[Opening DATASET CONTENT section]

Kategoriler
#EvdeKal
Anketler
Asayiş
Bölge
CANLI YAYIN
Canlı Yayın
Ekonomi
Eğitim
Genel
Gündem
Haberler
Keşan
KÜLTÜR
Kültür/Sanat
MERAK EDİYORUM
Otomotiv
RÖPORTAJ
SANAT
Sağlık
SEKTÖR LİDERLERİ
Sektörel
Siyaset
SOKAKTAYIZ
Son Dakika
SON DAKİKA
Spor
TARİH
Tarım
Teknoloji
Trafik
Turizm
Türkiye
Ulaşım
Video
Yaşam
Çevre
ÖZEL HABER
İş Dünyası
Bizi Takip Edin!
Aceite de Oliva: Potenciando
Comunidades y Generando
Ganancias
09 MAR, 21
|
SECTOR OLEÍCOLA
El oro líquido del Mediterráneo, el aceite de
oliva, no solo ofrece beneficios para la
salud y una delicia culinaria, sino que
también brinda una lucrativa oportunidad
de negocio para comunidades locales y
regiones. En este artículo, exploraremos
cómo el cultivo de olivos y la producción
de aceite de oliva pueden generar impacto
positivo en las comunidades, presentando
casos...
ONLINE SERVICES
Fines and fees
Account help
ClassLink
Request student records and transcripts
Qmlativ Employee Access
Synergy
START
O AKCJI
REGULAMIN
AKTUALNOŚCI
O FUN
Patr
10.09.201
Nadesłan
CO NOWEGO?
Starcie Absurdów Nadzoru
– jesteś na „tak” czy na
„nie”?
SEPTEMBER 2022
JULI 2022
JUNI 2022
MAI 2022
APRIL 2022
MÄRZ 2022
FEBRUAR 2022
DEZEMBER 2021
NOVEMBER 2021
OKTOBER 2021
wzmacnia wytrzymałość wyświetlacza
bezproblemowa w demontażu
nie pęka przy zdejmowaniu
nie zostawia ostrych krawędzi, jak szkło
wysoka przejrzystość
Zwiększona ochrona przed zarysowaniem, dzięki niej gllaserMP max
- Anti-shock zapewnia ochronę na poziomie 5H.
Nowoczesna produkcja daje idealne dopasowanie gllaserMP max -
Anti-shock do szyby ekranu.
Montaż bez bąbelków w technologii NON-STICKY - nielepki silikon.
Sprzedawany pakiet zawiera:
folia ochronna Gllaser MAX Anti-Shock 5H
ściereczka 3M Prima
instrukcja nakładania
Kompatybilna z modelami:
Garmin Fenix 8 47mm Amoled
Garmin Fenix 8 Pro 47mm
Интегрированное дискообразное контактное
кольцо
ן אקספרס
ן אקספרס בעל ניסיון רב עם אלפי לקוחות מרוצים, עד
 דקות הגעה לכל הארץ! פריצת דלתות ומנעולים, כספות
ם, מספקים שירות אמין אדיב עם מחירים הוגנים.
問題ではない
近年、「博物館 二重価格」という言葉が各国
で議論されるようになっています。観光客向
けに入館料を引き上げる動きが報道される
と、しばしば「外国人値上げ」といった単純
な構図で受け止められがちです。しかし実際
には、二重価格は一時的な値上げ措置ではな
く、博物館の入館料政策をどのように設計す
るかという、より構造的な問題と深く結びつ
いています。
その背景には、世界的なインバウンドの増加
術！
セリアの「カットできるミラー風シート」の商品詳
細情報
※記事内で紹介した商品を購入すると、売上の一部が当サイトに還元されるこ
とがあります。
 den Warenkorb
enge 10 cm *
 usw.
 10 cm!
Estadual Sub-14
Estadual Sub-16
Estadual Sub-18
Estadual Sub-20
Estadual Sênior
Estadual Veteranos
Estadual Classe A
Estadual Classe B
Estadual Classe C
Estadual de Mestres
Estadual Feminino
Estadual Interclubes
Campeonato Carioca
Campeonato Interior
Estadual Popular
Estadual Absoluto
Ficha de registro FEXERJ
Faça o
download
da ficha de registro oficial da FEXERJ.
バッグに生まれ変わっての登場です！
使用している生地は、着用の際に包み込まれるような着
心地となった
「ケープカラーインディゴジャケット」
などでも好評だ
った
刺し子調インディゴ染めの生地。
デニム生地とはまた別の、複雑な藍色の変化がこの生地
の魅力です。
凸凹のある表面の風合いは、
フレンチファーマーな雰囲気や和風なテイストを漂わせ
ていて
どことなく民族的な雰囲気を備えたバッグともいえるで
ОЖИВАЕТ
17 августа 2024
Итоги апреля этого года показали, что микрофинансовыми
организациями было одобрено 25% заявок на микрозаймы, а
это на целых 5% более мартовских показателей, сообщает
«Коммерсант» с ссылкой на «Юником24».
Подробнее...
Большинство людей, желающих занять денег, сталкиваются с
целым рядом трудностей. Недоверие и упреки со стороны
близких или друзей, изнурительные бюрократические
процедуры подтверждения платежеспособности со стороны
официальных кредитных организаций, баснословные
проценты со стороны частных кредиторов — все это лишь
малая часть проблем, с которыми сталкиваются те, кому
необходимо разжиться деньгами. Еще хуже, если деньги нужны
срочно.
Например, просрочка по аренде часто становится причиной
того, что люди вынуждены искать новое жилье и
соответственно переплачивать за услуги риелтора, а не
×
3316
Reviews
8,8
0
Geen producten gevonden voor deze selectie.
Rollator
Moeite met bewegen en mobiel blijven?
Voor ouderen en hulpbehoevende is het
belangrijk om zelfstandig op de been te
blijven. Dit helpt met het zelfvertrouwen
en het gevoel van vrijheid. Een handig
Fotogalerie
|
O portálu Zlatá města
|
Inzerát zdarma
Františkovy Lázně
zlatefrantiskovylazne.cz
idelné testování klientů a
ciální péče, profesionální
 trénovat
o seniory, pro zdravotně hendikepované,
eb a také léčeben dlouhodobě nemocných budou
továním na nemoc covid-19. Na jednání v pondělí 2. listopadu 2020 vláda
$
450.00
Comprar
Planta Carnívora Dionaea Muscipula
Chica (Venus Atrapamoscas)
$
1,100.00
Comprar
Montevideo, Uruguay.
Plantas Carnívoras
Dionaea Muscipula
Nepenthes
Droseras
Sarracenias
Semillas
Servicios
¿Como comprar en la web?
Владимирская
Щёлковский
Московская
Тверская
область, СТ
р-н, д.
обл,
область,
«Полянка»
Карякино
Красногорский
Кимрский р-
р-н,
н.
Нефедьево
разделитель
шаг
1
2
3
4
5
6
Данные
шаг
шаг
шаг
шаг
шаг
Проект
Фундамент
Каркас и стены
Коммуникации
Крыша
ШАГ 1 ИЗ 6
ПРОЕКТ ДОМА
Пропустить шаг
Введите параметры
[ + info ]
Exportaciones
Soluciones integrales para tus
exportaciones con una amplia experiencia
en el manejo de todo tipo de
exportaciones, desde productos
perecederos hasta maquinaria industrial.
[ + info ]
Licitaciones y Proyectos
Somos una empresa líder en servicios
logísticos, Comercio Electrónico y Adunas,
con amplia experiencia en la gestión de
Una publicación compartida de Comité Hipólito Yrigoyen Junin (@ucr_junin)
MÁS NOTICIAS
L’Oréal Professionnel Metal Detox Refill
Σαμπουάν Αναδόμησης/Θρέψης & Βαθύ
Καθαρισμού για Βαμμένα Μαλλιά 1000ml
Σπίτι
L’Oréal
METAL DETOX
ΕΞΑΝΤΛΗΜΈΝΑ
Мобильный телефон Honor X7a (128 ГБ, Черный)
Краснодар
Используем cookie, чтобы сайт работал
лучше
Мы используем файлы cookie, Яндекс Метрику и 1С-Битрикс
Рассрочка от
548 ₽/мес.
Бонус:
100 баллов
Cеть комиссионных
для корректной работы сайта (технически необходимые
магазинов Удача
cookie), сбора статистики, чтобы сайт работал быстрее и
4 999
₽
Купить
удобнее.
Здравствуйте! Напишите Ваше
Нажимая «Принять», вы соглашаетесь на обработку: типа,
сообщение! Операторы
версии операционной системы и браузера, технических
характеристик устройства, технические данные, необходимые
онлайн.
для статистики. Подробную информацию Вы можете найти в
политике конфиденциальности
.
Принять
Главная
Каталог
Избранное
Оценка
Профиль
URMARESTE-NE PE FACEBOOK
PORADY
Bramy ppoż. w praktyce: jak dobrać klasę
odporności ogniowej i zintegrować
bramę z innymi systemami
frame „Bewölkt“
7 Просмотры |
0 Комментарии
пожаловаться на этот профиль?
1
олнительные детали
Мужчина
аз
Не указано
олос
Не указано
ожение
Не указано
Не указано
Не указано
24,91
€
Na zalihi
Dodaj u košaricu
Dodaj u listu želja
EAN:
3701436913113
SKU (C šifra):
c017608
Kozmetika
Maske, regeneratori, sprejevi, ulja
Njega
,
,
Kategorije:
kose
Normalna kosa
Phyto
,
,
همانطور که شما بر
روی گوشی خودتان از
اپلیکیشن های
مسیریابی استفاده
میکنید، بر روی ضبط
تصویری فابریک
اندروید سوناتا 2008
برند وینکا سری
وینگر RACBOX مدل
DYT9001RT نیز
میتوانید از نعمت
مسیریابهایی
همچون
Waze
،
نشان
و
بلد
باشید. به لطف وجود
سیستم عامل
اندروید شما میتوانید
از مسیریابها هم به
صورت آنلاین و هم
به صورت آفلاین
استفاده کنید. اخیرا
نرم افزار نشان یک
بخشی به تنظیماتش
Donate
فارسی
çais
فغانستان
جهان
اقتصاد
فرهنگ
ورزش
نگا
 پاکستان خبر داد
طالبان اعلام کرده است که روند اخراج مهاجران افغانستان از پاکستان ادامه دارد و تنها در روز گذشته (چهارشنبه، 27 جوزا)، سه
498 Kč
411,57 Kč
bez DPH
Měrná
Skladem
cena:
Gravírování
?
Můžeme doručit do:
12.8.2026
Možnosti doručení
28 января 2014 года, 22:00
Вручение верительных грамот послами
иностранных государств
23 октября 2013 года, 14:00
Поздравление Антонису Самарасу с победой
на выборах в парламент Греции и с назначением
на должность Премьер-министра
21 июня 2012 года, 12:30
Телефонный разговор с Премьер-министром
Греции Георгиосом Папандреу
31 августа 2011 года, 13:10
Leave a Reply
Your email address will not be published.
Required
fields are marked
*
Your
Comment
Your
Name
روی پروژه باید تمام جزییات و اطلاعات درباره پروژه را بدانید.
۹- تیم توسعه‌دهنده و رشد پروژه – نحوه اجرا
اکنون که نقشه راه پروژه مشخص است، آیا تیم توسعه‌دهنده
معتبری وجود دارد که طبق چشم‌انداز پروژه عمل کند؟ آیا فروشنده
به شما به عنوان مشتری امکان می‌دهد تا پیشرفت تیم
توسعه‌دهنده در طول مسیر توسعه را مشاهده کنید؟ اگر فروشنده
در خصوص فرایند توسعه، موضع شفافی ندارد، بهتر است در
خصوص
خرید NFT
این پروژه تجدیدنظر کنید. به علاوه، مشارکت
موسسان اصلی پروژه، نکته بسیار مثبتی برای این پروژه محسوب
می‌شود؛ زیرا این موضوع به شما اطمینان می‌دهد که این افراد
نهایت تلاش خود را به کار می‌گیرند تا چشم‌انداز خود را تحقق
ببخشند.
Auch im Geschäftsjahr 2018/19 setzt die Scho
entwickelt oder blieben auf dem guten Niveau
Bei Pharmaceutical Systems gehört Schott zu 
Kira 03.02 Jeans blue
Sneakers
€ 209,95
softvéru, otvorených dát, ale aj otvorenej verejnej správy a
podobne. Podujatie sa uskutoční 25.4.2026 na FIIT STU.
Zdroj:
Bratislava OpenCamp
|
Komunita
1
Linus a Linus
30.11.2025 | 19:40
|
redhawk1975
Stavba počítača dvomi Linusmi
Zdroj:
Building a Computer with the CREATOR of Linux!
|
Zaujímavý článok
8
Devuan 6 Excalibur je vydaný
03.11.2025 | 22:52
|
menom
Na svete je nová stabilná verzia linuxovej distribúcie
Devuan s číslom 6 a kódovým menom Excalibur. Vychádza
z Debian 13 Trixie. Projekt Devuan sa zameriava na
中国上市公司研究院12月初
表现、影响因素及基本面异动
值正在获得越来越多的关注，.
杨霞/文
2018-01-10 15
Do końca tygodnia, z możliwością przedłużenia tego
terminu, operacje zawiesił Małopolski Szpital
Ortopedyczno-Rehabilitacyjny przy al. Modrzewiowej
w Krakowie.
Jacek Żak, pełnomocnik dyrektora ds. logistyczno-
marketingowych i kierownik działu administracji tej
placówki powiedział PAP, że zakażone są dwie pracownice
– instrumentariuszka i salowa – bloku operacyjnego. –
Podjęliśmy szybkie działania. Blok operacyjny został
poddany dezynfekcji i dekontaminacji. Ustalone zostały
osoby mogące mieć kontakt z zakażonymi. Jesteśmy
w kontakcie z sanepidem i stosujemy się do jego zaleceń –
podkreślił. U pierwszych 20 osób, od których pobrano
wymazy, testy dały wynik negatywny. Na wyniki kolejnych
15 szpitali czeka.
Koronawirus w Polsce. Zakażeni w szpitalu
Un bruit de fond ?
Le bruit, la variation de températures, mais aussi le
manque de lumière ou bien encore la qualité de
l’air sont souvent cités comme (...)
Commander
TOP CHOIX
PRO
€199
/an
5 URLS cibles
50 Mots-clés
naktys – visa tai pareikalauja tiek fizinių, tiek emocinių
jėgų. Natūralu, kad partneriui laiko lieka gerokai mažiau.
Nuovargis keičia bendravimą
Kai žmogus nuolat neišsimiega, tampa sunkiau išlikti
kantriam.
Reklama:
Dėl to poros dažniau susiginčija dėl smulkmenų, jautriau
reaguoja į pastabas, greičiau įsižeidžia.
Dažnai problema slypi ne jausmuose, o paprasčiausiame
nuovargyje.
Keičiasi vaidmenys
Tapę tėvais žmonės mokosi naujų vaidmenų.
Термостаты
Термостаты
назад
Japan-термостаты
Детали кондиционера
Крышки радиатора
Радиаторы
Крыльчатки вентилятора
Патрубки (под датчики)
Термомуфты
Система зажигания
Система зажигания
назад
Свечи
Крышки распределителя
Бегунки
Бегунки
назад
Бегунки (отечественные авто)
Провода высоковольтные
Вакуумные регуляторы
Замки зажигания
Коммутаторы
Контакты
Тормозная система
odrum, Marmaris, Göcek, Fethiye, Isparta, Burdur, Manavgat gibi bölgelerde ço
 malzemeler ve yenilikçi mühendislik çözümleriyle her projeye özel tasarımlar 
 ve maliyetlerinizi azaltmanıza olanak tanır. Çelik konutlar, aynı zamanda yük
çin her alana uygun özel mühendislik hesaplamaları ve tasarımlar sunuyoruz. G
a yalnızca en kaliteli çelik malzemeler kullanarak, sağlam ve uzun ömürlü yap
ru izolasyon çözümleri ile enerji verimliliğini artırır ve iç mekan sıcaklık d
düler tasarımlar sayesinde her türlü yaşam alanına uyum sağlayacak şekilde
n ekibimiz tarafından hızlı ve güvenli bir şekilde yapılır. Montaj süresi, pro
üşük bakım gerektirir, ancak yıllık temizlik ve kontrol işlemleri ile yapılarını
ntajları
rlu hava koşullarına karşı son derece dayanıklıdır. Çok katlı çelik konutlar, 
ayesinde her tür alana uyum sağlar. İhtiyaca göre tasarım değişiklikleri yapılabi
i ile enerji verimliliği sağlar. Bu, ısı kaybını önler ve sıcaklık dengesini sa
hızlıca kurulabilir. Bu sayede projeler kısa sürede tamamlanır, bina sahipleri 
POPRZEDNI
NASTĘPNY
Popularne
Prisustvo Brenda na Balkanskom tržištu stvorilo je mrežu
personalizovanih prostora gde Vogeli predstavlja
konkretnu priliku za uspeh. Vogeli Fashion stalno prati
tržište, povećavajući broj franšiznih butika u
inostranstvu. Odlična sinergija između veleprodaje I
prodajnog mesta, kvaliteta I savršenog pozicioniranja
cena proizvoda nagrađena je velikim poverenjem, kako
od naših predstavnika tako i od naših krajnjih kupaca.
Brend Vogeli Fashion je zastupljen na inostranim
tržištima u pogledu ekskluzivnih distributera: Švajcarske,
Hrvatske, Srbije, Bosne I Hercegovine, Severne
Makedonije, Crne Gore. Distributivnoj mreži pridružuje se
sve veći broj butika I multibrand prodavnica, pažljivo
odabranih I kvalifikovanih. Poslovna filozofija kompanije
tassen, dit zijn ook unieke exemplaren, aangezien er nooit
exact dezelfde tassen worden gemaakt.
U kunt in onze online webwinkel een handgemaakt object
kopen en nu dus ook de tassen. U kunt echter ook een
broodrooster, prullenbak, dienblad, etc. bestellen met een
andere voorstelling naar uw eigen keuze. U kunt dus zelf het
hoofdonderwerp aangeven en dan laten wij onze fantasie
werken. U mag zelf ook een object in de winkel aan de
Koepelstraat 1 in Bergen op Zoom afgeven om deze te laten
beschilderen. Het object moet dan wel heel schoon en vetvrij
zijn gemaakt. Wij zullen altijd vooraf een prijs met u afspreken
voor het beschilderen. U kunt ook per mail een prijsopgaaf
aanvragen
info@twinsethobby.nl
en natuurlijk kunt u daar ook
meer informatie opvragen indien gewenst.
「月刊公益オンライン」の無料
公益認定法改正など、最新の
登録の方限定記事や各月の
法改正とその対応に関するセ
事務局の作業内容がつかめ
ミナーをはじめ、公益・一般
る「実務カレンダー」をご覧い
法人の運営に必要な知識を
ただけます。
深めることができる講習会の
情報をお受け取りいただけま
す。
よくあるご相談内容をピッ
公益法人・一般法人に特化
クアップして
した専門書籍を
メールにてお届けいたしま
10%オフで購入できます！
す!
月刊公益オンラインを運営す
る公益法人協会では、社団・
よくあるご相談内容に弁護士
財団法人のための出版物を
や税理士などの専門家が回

[Closing DATASET CONTENT section]

**TASK ITEM:** Please copy the stretch from the start of the records through the line containing "wzmacnia wytrzymałość wyświetlacza", substituting "Ingresos" for "Ganancias" and leaving everything else unchanged.

**EXPECTED ANSWER:**
Kategoriler
#EvdeKal
Anketler
Asayiş
Bölge
CANLI YAYIN
Canlı Yayın
Ekonomi
Eğitim
Genel
Gündem
Haberler
Keşan
KÜLTÜR
Kültür/Sanat
MERAK EDİYORUM
Otomotiv
RÖPORTAJ
SANAT
Sağlık
SEKTÖR LİDERLERİ
Sektörel
Siyaset
SOKAKTAYIZ
Son Dakika
SON DAKİKA
Spor
TARİH
Tarım
Teknoloji
Trafik
Turizm
Türkiye
Ulaşım
Video
Yaşam
Çevre
ÖZEL HABER
İş Dünyası
Bizi Takip Edin!
Aceite de Oliva: Potenciando
Comunidades y Generando
Ingresos
09 MAR, 21
|
SECTOR OLEÍCOLA
El oro líquido del Mediterráneo, el aceite de
oliva, no solo ofrece beneficios para la
salud y una delicia culinaria, sino que
también brinda una lucrativa oportunidad
de negocio para comunidades locales y
regiones. En este artículo, exploraremos
cómo el cultivo de olivos y la producción
de aceite de oliva pueden generar impacto
positivo en las comunidades, presentando
casos...
ONLINE SERVICES
Fines and fees
Account help
ClassLink
Request student records and transcripts
Qmlativ Employee Access
Synergy
START
O AKCJI
REGULAMIN
AKTUALNOŚCI
O FUN
Patr
10.09.201
Nadesłan
CO NOWEGO?
Starcie Absurdów Nadzoru
– jesteś na „tak” czy na
„nie”?
SEPTEMBER 2022
JULI 2022
JUNI 2022
MAI 2022
APRIL 2022
MÄRZ 2022
FEBRUAR 2022
DEZEMBER 2021
NOVEMBER 2021
OKTOBER 2021
wzmacnia wytrzymałość wyświetlacza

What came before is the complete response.